I won’t lie: I have really enjoyed the “30 Paintings in 30 Days” challenge (even if I’ve only done about half of it.  I was a late beginner, after all).  It was a fantastic opportunity to force myself to get comfortable with paint, as quickly as possible.

And it worked!  Already, I can see a huge improvement in my painting over the last few weeks, and most of that can be attributed to the fact that the more confident I felt, the more I was willing to push myself.  Heck, I even tried my hand at oil painting (shocker!), and not only did my studio NOT spontaneously combust, but I also managed to churn out some pretty decent work.  High-fives all around!

BUT… there is one problem: all of the work I’ve done so far has been reproductions of images I’ve found on the internet.  To be fair, I never claimed that they were original images, and have always been careful to title them as “studies”, but still my conscience is not clear.  Someone else took the time to hire the model, the hairdresser and makeup artist, set up the lighting, rent the studio, develop the art direction, etc, etc.  I didn’t have anything to do with any of that.  All I did was say “Wow, I’d love to try painting that”, and then proceeded to do so.  Most of the artistic decisions were made by someone else.  In a way, this is just another variant of Fan Art, and I’ve already gone on at length about my problematic relationship with it.

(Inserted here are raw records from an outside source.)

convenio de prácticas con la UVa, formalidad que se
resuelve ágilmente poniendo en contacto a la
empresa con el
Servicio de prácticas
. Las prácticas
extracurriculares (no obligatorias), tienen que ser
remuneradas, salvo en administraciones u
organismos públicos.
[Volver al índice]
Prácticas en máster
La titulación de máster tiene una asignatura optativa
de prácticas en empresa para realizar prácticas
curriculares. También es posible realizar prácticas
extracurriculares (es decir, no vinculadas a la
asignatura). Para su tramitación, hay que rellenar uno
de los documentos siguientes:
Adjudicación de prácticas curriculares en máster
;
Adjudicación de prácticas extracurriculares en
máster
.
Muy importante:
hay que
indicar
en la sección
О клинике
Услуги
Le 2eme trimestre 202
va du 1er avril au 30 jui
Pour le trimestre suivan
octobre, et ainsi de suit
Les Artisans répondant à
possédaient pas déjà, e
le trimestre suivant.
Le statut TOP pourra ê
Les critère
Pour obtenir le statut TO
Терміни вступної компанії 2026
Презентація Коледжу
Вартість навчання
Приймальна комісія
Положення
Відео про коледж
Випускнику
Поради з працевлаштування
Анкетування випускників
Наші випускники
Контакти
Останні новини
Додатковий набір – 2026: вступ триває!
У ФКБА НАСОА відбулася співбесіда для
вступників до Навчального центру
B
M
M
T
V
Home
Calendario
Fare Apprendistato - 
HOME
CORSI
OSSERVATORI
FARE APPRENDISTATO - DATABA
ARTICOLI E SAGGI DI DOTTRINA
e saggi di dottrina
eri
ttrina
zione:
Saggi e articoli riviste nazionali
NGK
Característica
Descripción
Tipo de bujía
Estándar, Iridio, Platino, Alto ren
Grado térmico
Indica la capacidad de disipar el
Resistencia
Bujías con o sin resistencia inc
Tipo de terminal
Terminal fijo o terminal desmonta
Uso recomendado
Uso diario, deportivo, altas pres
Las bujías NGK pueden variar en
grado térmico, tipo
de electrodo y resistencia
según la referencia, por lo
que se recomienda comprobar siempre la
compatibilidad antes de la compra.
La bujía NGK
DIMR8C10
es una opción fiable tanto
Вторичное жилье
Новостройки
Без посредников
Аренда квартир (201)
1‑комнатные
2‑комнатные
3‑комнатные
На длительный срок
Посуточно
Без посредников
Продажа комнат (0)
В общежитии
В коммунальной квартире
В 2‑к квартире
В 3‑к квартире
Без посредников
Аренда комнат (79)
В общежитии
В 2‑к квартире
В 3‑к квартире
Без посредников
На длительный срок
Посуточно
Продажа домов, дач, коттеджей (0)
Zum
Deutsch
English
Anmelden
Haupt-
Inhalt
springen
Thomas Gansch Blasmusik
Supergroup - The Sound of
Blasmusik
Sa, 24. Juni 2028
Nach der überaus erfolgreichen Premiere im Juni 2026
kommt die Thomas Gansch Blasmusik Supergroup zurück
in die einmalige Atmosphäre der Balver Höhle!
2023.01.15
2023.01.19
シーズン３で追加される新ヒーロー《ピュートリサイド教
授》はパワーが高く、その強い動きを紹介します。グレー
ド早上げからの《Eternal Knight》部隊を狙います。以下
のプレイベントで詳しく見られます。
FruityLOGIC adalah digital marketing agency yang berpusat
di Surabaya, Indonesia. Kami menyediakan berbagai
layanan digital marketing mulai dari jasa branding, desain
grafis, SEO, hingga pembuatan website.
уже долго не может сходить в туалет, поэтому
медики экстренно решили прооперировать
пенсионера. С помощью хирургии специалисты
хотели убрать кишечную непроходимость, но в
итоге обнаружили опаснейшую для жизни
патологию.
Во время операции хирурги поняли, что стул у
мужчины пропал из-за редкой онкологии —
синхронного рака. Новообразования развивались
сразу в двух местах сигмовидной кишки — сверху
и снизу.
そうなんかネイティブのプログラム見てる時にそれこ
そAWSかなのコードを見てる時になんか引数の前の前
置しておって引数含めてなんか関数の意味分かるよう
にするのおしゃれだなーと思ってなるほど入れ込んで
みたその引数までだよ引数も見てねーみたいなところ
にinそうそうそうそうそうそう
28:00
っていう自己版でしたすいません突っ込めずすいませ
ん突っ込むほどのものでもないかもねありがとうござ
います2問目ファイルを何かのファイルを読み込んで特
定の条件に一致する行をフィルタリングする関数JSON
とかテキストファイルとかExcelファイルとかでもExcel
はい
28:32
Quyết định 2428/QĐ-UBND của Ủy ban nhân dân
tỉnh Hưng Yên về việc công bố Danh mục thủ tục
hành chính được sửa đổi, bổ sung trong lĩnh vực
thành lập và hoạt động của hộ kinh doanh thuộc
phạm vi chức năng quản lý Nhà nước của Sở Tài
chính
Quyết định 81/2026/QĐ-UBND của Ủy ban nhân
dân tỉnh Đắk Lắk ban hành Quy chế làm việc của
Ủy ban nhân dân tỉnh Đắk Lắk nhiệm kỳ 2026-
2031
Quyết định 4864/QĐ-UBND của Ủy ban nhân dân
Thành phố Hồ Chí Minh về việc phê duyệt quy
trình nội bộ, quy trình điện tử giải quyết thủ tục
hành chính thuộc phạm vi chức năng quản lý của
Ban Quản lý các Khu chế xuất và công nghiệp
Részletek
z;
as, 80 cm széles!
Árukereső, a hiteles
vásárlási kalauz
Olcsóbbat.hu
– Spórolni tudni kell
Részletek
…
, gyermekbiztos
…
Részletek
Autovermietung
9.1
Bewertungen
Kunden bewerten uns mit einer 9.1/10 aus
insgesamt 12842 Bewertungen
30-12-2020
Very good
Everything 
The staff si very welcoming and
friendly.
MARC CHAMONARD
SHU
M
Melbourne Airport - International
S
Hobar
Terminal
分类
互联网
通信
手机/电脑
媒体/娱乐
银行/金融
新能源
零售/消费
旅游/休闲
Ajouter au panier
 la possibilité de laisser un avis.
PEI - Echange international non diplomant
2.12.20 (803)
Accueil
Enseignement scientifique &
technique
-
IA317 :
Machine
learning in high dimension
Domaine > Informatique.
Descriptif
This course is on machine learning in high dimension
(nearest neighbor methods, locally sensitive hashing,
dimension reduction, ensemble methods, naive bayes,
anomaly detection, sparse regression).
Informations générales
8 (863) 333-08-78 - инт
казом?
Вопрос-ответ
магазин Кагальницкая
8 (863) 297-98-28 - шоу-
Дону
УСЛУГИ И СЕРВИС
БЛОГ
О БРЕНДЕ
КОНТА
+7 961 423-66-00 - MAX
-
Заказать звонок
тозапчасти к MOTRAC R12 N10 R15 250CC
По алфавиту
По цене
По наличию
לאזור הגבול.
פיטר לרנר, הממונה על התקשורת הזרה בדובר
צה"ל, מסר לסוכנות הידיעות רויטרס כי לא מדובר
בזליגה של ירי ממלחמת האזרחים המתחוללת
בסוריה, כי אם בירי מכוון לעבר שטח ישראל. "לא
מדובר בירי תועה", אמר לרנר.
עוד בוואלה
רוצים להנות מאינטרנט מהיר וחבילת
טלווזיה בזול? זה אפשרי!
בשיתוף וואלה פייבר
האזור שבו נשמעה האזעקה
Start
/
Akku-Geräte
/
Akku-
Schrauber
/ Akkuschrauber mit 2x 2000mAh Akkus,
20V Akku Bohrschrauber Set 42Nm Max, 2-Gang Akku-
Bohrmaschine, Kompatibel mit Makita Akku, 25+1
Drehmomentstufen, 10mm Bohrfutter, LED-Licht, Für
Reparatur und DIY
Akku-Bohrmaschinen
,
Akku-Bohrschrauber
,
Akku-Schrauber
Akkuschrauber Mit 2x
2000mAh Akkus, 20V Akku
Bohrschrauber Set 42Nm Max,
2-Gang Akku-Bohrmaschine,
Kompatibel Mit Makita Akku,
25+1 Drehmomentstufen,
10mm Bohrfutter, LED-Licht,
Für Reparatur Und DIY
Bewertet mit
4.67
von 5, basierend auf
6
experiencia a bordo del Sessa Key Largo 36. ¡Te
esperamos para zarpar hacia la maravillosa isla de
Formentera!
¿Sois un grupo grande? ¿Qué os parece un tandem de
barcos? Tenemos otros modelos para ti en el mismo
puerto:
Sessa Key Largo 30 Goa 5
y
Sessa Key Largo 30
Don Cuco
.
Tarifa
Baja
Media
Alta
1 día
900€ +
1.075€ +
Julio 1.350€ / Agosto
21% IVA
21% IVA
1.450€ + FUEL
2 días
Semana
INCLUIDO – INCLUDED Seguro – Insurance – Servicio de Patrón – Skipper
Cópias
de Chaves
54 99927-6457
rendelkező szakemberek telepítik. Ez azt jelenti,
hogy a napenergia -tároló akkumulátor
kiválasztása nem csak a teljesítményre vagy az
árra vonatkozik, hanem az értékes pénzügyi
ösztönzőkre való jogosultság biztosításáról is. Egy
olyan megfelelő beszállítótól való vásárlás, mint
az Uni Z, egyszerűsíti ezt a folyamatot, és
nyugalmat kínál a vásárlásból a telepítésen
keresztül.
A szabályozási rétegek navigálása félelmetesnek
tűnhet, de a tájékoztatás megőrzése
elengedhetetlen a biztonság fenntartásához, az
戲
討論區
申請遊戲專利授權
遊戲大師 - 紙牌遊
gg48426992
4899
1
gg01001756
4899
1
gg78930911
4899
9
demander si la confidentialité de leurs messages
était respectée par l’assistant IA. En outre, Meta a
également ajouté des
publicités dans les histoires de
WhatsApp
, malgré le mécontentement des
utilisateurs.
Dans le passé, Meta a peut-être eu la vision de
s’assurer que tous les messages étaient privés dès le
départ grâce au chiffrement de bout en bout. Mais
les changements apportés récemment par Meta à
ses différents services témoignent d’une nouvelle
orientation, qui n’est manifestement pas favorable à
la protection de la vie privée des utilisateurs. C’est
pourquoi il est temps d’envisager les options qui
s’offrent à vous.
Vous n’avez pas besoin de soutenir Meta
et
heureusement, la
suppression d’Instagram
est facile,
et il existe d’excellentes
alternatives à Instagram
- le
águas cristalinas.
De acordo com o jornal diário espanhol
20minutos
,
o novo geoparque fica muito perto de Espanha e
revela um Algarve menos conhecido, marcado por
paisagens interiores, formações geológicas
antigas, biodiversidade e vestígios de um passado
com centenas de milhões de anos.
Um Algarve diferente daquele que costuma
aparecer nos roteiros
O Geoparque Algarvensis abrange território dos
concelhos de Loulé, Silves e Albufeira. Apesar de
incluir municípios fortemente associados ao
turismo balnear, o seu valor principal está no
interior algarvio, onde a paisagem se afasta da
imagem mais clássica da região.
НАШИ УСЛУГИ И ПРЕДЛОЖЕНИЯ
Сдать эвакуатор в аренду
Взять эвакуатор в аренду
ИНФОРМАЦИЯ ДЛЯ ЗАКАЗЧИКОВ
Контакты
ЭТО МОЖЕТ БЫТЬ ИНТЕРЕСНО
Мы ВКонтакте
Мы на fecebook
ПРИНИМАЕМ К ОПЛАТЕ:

Which means we’re right back at Square One: if I want to make completely original work, I need to photograph my own models.  I don’t have the monetary funds for that, so the next best thing is to cobble together a few choice images and hope that the result is harmonious (or at least, a mostly harmless Franken-picture, if you will).  Behold my first try (see above)!

And here’s where the fears and doubts come crashing in because now I’m the one making the artistic decisions.  My mind is constantly second-guessing, oh, just about everything, and I’m having a lot less fun.  I’m even dredging up some serious existential garbage from my subconscious, wondering “Is this what it means to be an artist?  Because, quite frankly, I don’t know if I have the strength of character to pull off a lifetime of these insecurities!”  Honestly, how does Rose Miller of Wolfgang and Rose make it look so easy? 

Just so we’re clear, I may have a few more meltdowns before this picture is done, but I promise to give it my best shot!